Aktualisiert Apr 2020

Die Redaktion
Von Die Redaktion
Redakteur

Die neu gegründete Task Force der DFL steht aktuell vor der großen Herausforderung, ein Sicherheitskonzept für die bevorstehenden Geisterspiele zu entwickeln. Das Papier muss verschiedene Szenarien beinhalten, die eine bedenkenlose Durchführung garantieren. Auch bezüglich des Ansteckungsrisikos müssen klare Vorgaben gelten. Kommt es zu regelmäßigen Tests aller Spieler inklusive Trainer und Betreuer?

Die DFL muss sicherstellen, dass Geisterspiele keine Gefahr für potenzielle Neuinfektionen sind.

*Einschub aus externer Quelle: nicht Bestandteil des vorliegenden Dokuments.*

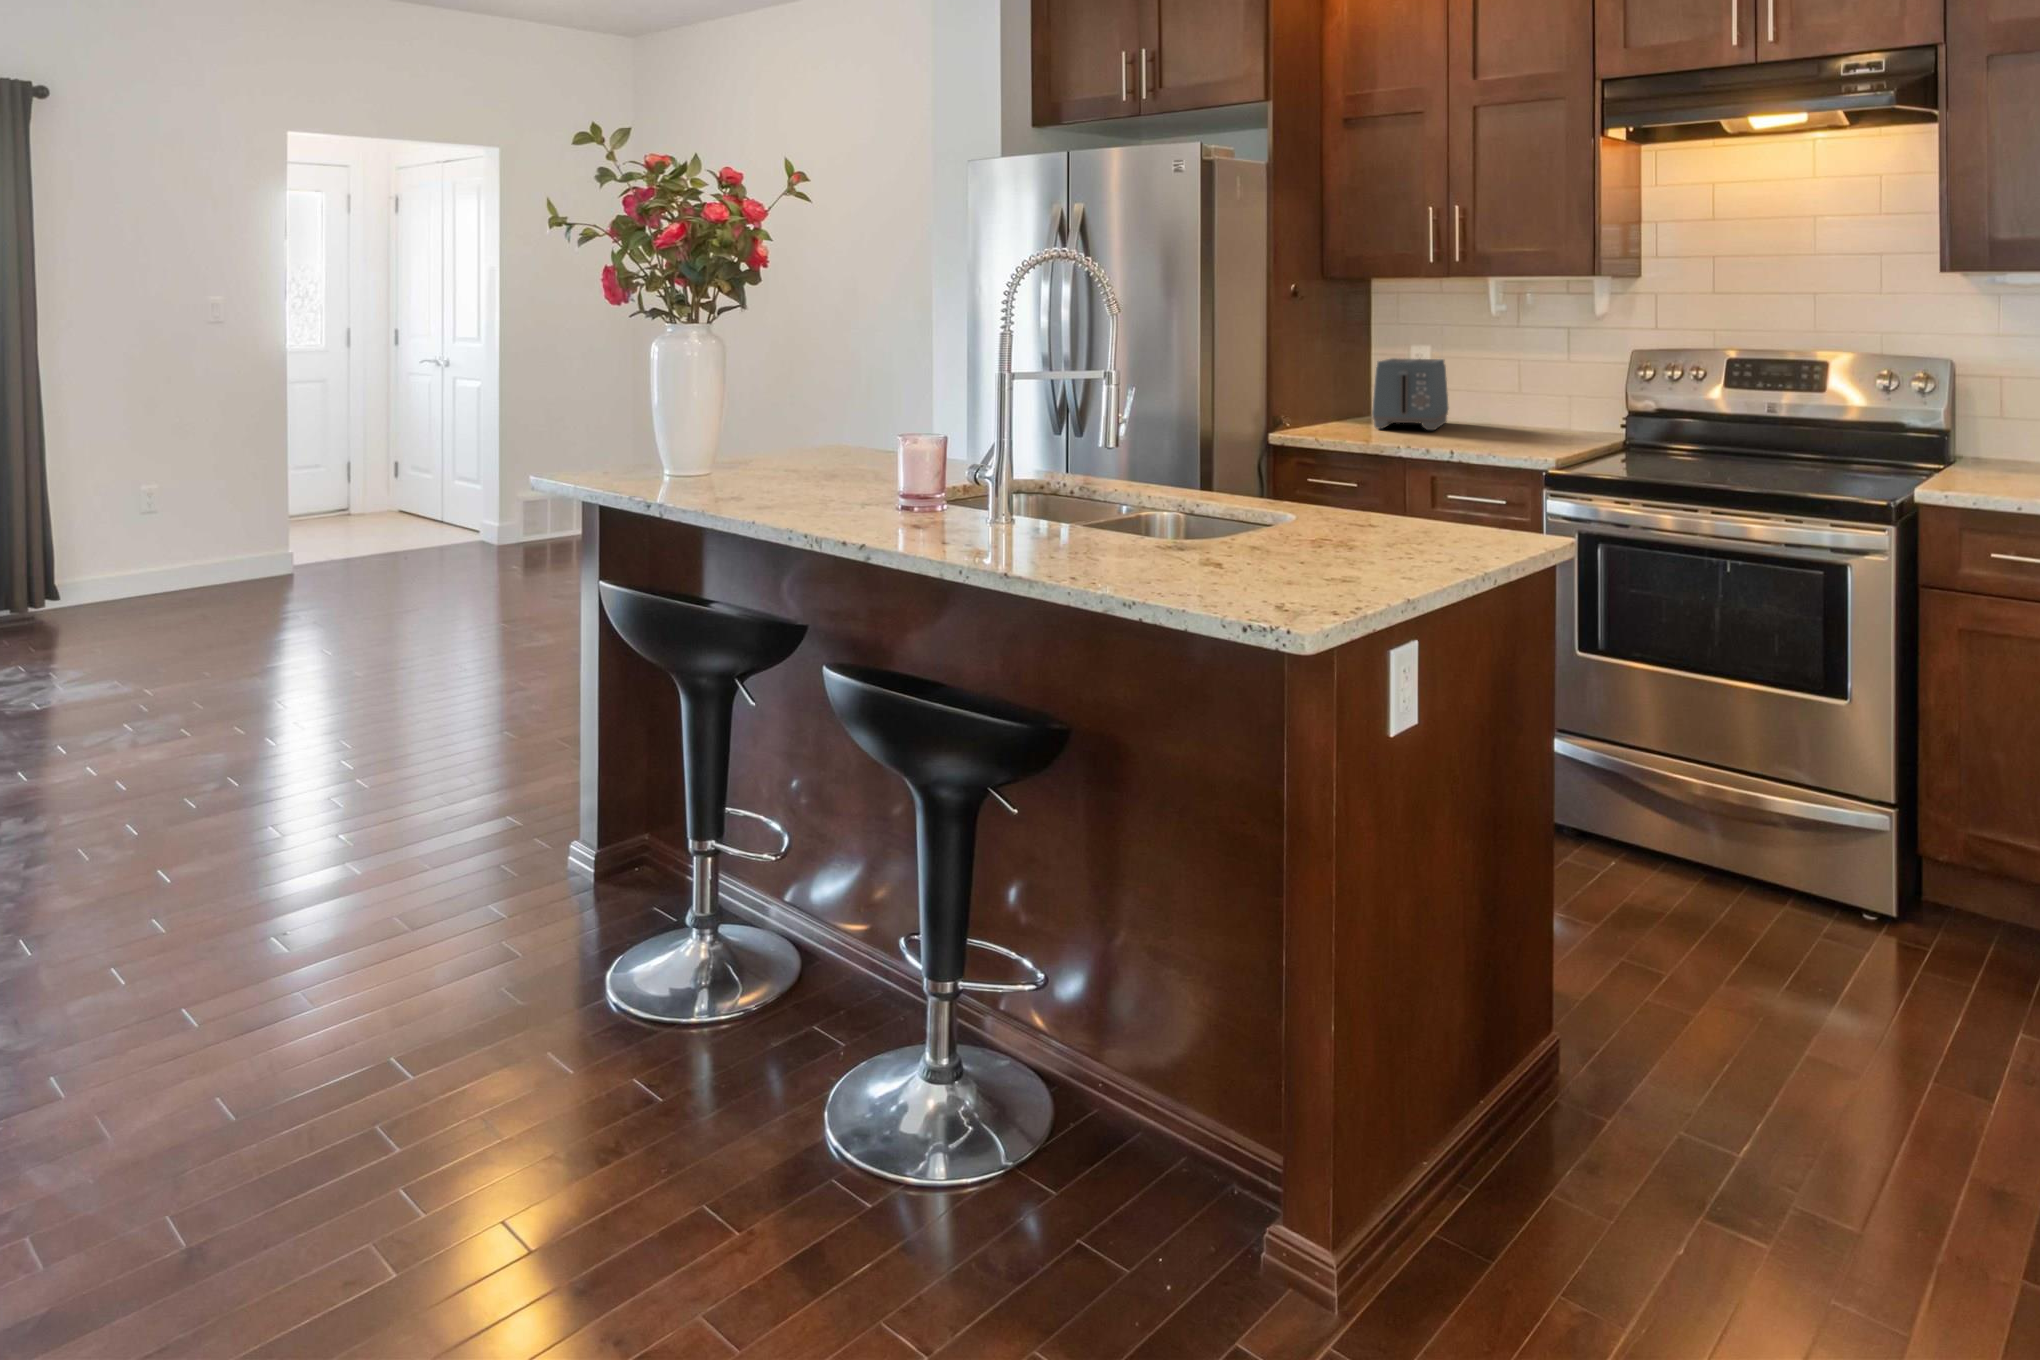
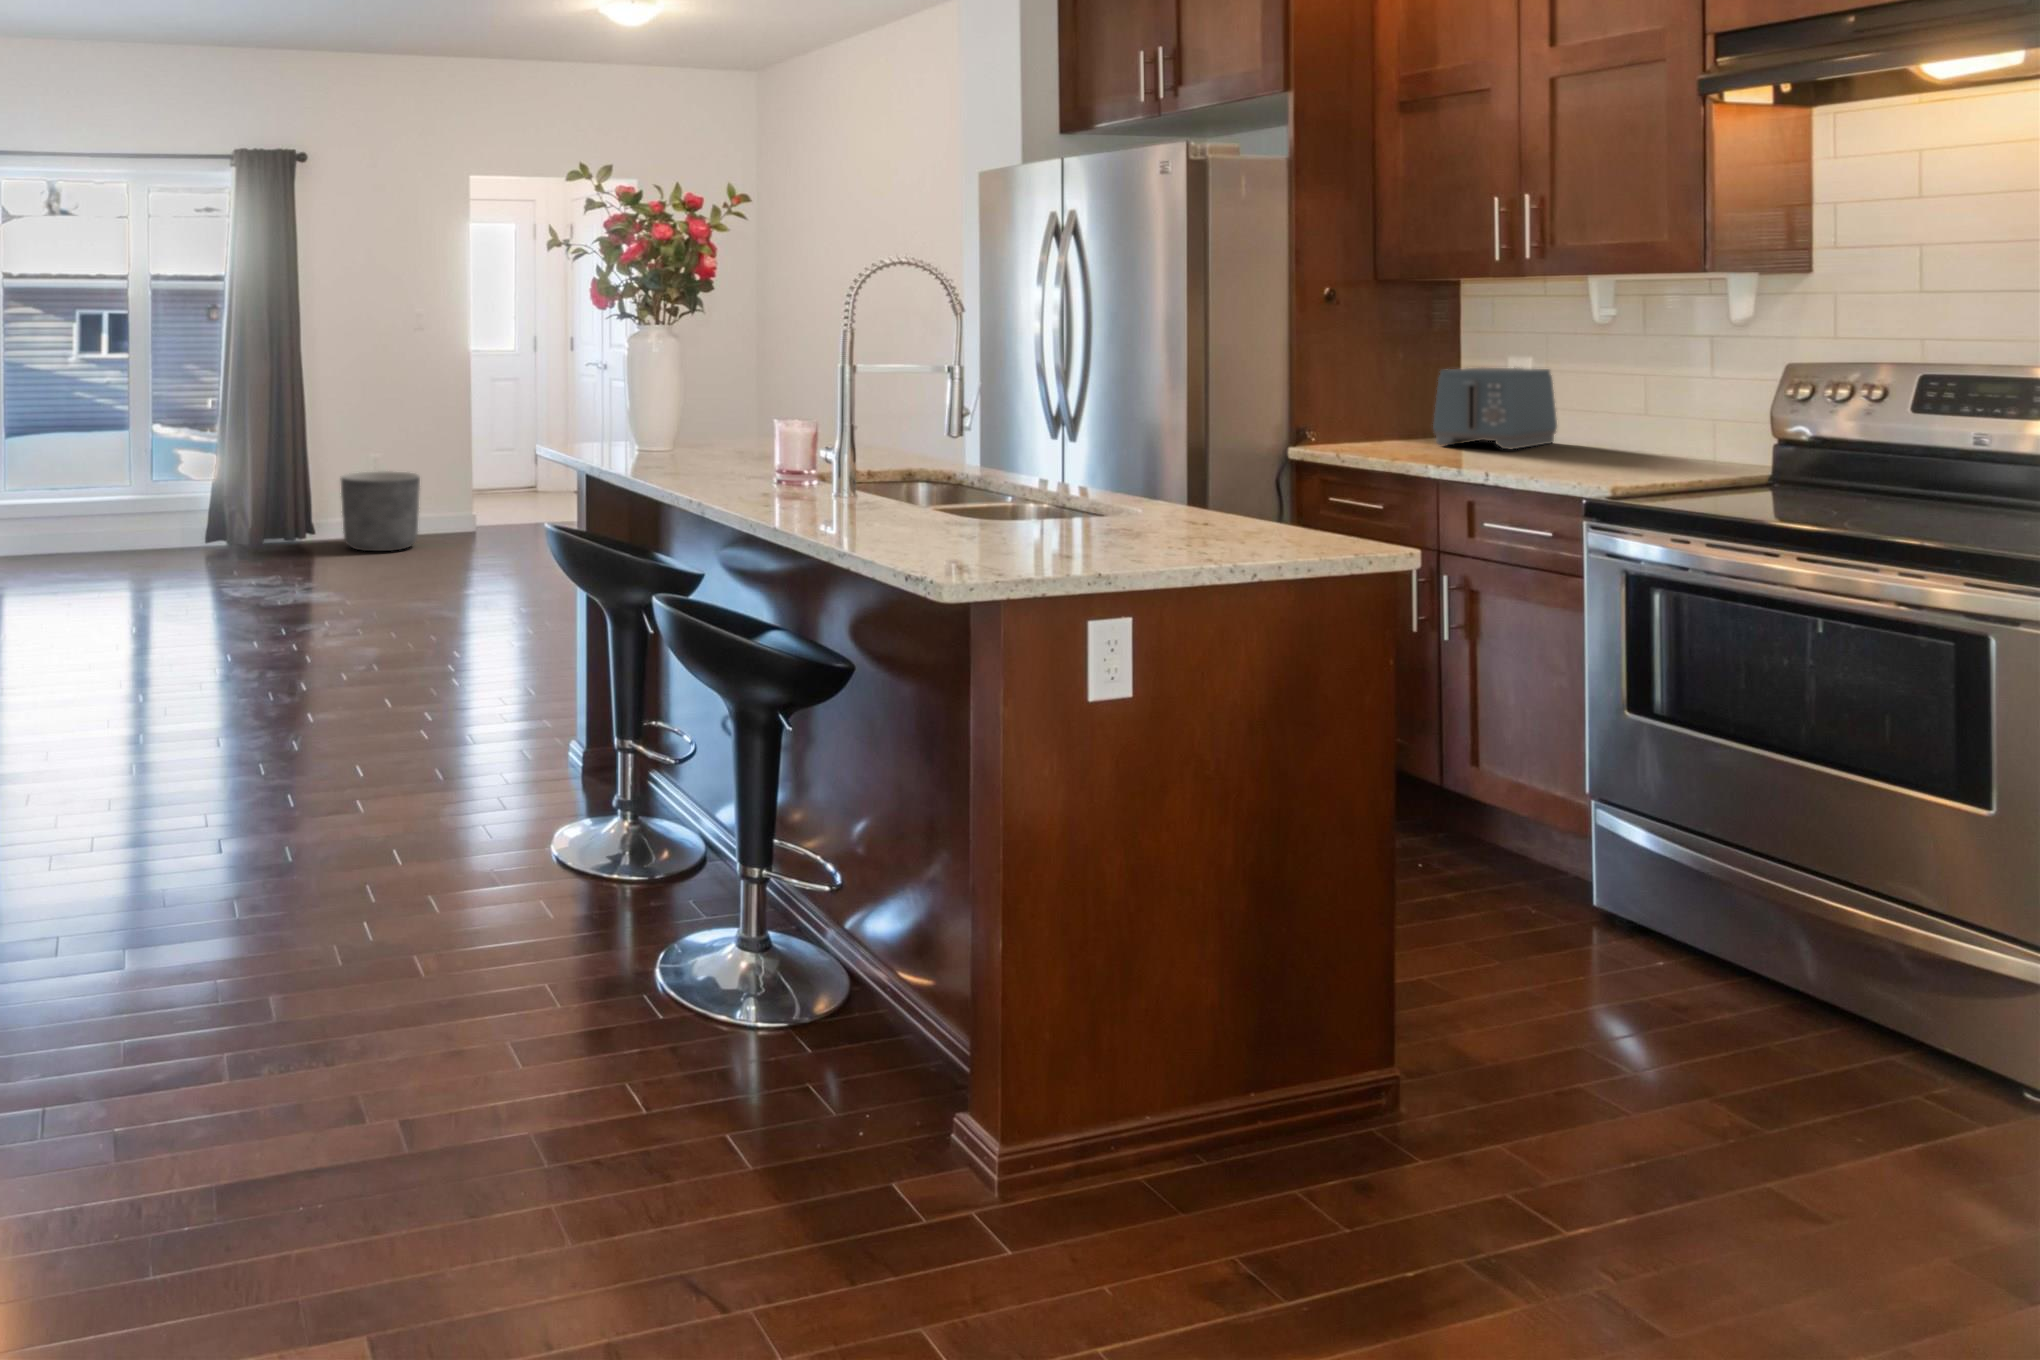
planter: none [101,505,221,611] -> present [341,471,420,551]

Dies geht jedoch nur, wenn vor Anpfiff klar ist, dass kein Spieler, Trainer oder Betreuer mit dem Virus infiziert ist. Das wiederum kann nur ein Test beweisen. Das Prozedere müsste man vor jeder Begegnung wiederholen, um Ansteckungen komplett auszuschließen. Hier setzt die Kritik vieler an, die sagen: Wieso bekommen Fußballer so viel Testmöglichkeiten zur Verfügung gestellt? Dr. Evangelos Kotsopoulos, Vorsitzender der „akkreditierten Labore in der Medizin“ (ALM e.V.) in Deutschland, widerlegte die Bedenken, dass die Profis der restlichen Bevölkerung die Tests wegnehmen können. Seiner Ansicht nach steige die Anzahl immer mehr, sodass es bedenkenlos möglich ist, der Bundesliga ausreichende Tests zur Verfügung zu stellen. Über andere Bereiche des öffentlichen Lebens möchte sich der Fußball auf keinen Fall stellen. Dennoch ist er ein wichtiger Wirtschaftszweig, dem man bei der Ausübung des Berufs unter die Arme greifen muss.

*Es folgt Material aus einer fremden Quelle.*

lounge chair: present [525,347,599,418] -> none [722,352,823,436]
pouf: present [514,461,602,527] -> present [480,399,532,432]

Testkapazitäten werden erhöht

„Selbst wenn die 36 Vereine ihr Personal alle zwei Tage mit jeweils 40, 50 Personen durchtesten würden, liegen wir unter einem halben Prozent der Testkapazitäten. Das könnte regional vor Ort einfach so mitgemacht werden. Das sehen wir als vollkommen unproblematisch an.“ Der Experte ist sich sicher, dass der Fußball keine Sonderrolle einnehmen will und mehr Tests beansprucht, als ihm eigentlich zustehen. Die ALM belegte außerdem anhand von Zahlen, dass die Testkapazitäten zuletzt immer weiter gesteigert werden konnten. „Die verfügbaren Kapazitäten übersteigen den Bedarf aktuell deutlich“, so ALM-Vorstand Dr. Michael Müller. Damit sprechen die Labor-Mitarbeiter eine andere Sprache als zahlreiche Virologen. Diese hatten sich zuletzt sehr skeptisch gegenüber Geisterspielen gezeigt. Ihr Veto: Es gäbe eben nicht genügend Tests für die gesamte Bevölkerung. Kranke Menschen der Risikogruppe müssen Vorrang vor einem gesunden Bundesligaspieler haben, der nur getestet würde, damit ein Spiel stattfinden kann. Diese These konnten Labor-Mitarbeiter nun widerlegen.

Tests alle drei Tage?

„Wir sind ziemlich am Anschlag der Laborkapazitäten in Deutschland. Ich weiß nicht, welches Labor sich dann zur Verfügung stellt, um gesunde Bundesligaprofis zu testen, obwohl wir diese Tests doch dringend für schwer erkrankte Personen brauchen.“, hatte Virologe Ulf Dittmer vor gut einer Woche verlauten lassen. Gerüchten zufolge hat die Task Force der DFL vorgesehen, alle Spieler im Rhythmus von drei Tagen zu testen. Sollte ein positiver Befund auftauchen, müsste normalerweise die gesamte Mannschaft in Quarantäne. Dies soll sich ändern, statt des ganzen Teams soll nur noch der infizierte Spieler für 14 Tage Zuhause bleiben. Durch die regelmäßigen Tests könne man sicherstellen, dass sich kein anderer Akteur anstecken konnte. Nach den ersten positiven Anzeichen, die man aus der Politik in Bezug auf Geisterspiele vernehmen durfte, sind nun also auch die Aussagen von Labormitarbeitern hoffnungsvoll. Der Durchführung von Geisterspielern steht wohl nicht mehr viel im Weg.